====== Extracted data ======

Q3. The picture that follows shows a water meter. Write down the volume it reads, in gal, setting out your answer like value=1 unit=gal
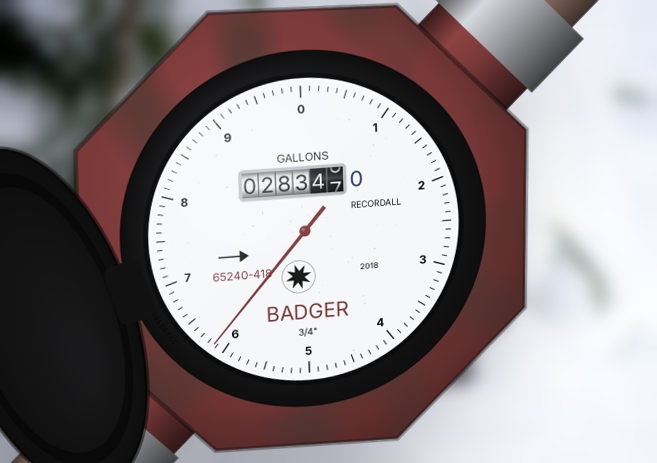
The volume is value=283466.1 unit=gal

======
====== Extracted data ======

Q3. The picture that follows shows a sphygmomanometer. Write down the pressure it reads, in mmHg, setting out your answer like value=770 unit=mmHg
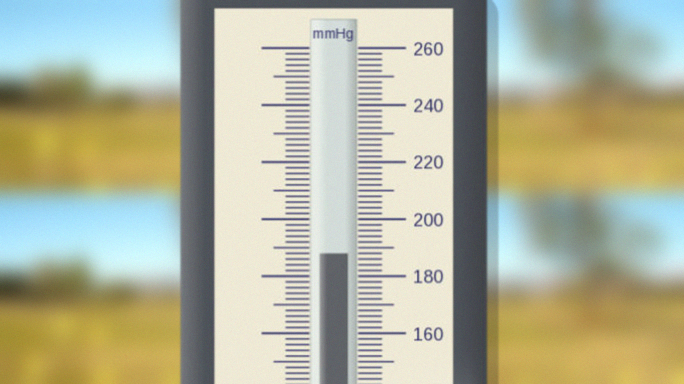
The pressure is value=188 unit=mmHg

======
====== Extracted data ======

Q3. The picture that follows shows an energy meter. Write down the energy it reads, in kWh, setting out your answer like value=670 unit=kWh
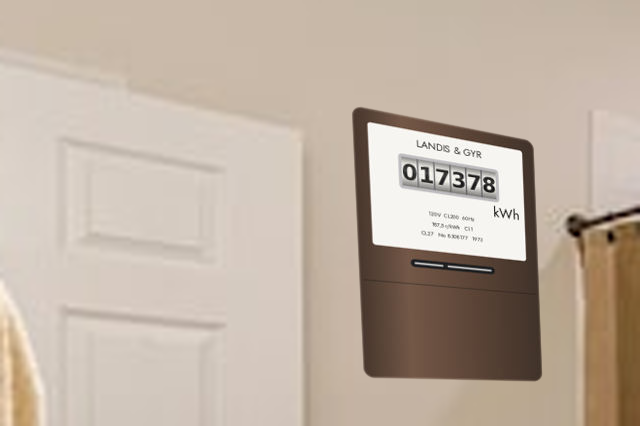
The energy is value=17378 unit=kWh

======

- _Required work_:
Switch "volume" to "amount" in the part of the data that opens with the line containing "Q3. The picture that follows shows a water" and closes with the line containing "The volume is value=283466.1 unit=gal", and give those lines again with nothing else changed. Leave the pictures out.

- _Written reply_:
Q3. The picture that follows shows a water meter. Write down the amount it reads, in gal, setting out your answer like value=1 unit=gal
The amount is value=283466.1 unit=gal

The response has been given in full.